Кирби выкручивается из ее хватки и смотрит на красивых девушек, тянущих тонкие руки к небу, словно в молитве.

– Эм… – произносит она. – Так что, мне помочь тебе убрать картины в кладовку?

– Эх, дорогая, – говорит мама с такой жалостью и пренебрежением, что Кирби не выдерживает. Она забегает в дом, грохоча ногами по лестнице, и забывает рассказать про мужчину с тусклыми русыми волосами, высоко натянутыми джинсами и кривым носом, как у боксера. Она видела его по пути домой: он стоял в тени платана рядом с заправкой Мэйсона, попивал колу через соломинку и смотрел на Кирби не отрываясь. От его взгляда по коже бежали мурашки и почему-то начинало подташнивать, как после какой-нибудь карусели.

А когда она ему помахала, активно и нарочито-радостно, словно хотела сказать: «Эй, мистер, я вижу, как ты пялишься, урод ты противный», он тоже поднял руку. И так и не опустил ее (жуть-то какая), пока она не свернула на улицу Риджленд, решив, что сегодня пойдет длинным путем, лишь бы поскорее укрыться от его взгляда.

Харпер

22 ноября 1931

Он снова чувствует себя мальчишкой, забравшимся в соседский дом. Он любил сидеть за столом, вслушиваясь в тишину, лежать в мягкой кровати, рыться в чужих вещах, выискивая секреты.

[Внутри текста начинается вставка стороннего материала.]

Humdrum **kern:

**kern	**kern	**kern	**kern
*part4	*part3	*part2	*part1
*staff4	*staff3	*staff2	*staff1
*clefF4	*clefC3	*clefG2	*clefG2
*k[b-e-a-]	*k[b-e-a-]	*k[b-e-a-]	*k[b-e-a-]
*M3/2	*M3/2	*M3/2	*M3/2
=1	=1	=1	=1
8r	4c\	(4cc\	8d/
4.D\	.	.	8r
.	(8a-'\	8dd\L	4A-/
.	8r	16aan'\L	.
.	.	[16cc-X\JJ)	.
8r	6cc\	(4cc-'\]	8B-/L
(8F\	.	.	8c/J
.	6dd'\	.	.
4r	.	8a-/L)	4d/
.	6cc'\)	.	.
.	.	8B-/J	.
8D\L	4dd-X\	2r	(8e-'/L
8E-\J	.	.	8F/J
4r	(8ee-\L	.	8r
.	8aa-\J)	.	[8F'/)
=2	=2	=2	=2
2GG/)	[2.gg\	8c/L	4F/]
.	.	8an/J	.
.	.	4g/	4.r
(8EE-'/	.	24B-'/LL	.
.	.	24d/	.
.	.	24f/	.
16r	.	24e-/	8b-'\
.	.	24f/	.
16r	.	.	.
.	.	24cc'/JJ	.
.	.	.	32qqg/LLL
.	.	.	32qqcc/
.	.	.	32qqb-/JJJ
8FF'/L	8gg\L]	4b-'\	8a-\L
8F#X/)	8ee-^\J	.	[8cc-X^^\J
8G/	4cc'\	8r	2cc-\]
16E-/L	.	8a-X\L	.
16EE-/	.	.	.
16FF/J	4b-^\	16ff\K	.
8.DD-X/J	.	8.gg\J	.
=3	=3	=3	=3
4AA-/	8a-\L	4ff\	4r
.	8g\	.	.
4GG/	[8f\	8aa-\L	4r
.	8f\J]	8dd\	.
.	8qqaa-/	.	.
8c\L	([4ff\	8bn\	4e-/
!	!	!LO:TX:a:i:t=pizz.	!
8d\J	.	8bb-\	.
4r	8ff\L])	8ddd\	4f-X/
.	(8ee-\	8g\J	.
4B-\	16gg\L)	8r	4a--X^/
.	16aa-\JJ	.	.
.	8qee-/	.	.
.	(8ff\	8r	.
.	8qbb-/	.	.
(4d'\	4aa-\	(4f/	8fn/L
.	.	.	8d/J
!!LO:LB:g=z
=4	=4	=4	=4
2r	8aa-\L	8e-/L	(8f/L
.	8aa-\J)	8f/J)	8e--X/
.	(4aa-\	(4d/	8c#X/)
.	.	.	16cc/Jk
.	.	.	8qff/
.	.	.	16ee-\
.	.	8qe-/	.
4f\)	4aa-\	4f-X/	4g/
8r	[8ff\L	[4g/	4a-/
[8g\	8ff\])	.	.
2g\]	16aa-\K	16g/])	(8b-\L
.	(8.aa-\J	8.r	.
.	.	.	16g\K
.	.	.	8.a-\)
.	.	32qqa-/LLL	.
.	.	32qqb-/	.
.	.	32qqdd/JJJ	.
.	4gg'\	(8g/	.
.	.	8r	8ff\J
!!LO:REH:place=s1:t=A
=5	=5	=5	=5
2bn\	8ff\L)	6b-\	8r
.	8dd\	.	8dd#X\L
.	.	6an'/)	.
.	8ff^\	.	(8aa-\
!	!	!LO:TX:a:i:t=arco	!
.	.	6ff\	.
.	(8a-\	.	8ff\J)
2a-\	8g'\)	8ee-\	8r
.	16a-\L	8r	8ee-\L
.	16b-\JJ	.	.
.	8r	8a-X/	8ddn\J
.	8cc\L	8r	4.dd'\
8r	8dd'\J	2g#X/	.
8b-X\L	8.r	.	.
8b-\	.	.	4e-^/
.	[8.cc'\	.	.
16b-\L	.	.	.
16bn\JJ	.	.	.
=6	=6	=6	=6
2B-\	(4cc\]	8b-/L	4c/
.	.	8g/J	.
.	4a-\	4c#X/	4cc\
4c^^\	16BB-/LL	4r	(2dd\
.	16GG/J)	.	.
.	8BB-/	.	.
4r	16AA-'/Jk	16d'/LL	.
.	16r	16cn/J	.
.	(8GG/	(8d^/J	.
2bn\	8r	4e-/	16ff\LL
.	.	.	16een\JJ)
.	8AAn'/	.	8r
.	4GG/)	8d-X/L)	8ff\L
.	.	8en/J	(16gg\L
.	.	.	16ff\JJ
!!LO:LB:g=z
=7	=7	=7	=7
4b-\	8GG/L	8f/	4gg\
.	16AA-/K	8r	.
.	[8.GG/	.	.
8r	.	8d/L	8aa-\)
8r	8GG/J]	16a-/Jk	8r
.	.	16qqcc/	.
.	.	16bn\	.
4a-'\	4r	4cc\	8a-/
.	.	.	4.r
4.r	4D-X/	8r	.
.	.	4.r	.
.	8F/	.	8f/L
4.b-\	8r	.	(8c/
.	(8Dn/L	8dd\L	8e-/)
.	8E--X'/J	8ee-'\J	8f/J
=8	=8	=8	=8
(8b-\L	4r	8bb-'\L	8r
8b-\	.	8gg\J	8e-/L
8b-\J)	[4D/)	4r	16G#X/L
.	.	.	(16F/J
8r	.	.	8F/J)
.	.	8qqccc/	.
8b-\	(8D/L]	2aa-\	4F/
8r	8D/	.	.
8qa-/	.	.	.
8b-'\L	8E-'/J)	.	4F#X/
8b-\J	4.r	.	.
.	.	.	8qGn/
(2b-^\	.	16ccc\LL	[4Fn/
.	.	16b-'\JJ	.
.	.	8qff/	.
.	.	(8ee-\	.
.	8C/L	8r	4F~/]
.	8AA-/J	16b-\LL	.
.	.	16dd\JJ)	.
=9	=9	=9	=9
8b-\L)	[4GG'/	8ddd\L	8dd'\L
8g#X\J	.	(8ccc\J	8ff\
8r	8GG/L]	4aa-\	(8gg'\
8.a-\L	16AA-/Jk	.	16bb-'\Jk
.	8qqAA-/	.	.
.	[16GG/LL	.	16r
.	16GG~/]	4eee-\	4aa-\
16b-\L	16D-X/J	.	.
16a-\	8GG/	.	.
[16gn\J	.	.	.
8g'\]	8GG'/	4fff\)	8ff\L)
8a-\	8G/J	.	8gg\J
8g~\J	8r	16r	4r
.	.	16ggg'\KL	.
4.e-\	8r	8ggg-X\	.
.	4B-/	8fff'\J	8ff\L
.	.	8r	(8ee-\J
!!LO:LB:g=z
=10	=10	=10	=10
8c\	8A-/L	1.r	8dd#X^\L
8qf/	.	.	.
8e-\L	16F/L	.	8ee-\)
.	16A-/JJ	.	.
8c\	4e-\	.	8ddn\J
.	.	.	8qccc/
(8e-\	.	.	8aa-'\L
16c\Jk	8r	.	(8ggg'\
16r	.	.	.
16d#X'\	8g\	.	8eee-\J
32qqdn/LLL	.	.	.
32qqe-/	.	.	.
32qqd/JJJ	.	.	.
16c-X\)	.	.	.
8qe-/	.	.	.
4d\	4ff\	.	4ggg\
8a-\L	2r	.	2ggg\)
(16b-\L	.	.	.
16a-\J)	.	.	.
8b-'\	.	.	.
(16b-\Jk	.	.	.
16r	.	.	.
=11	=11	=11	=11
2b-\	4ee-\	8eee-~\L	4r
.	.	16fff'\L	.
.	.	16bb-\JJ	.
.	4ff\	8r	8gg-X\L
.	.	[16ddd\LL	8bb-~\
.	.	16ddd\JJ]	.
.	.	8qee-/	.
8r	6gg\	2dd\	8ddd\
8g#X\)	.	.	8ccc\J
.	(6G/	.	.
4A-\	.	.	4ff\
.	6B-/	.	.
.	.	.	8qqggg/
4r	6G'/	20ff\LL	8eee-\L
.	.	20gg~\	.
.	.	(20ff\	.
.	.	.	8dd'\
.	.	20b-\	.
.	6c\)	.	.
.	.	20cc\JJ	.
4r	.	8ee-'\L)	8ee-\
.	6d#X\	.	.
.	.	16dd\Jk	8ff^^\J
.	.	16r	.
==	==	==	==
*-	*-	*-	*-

Он всегда понимал, когда хозяева дома; и в детстве, и позже, когда пробирался в заброшенные дома в поисках еды и забытых безделушек, которые можно было бы сдать в ломбард. Пустые дома ощущались иначе. Отсутствие людей словно пронизывало воздух.

От атмосферы, царящей в Доме, волосы на руках встают дыбом. Кто-то ждет Харпера внутри – и это точно не труп, на который он наткнулся в коридоре.

Висящая над лестницей люстра мягко освещает темный паркет, только отполированный и блестящий. Обои тоже новехонькие, темно-зеленые, с узором из бежевых ромбов; даже Харпер понимает, насколько они изысканные. Слева располагается современная кухня прямиком из каталога «Сирс». Шкафчики из меламина, тостер последней модели, холодильник и блестящий чайник, стоящий на плите. И все ждут только его.

Орудуя костылем, Харпер перешагивает лужу крови, разливающуюся по полу ковром, и подходит к мертвецу ближе. Он сжимает в руках подтаявшую замороженную индейку, а все его бугристое серо-розовое лицо испачкано кровью. Сам мужчина приземистый, коренастый, в хорошей рубашке, серых штанах с подтяжками и удобных ботинках. Пиджака на нем нет. Кто-то ударил его по голове, но среди расквашенного месива лица видны двойной подбородок, заросший щетиной, и раскрытые в ужасе глаза с лопнувшими капиллярами.

Пиджака на нем нет.

Хромая, Харпер обходит труп, следуя за музыкой в гостиную. Он бы не удивился, если бы там его встретил новый хозяин дома, восседающий в кресле перед камином, с кочергой, которой он проломил мужчине из коридора голову.

Гостиная оказывается пуста. Но огонь в камине горит, а кочерга действительно стоит рядом с дровницей, заполненной до отказа в ожидании его прихода. Золоченый граммофон из красного дерева играет знакомую песню. На пластинке написано: «Гершвин». Ну разумеется. Сквозь приоткрытые шторы виднеются окна, забитые дешевой фанерой, перекрывающей солнечный свет. Но зачем прятать такой дом за досками и предупреждением о сносе?

Чтобы никто другой не нашел.

На столике стоит хрустальный графин, полный янтарного алкоголя, а рядом с ним – один-единственный стакан. Сам столик застелен кружевной скатертью.

«Нет уж, – думает Харпер, – это нужно будет убрать». Как и тело, валяющееся в коридоре. Бартек – так, кажется, назвала его слепая женщина, которую Харпер задушил.

«Бартек был здесь чужим», – шелестит в голове чей-то голос. Но Харпер – он свой. Дом ждал его. Сам, лично, привел его к себе. А теперь словно шепчет: «Ты дома». Никогда еще Харпер не чувствовал себя дома – ни в проклятом месте, где вырос, ни в ночлежках, ни в жалких лачугах, по которым побросала его взрослая жизнь.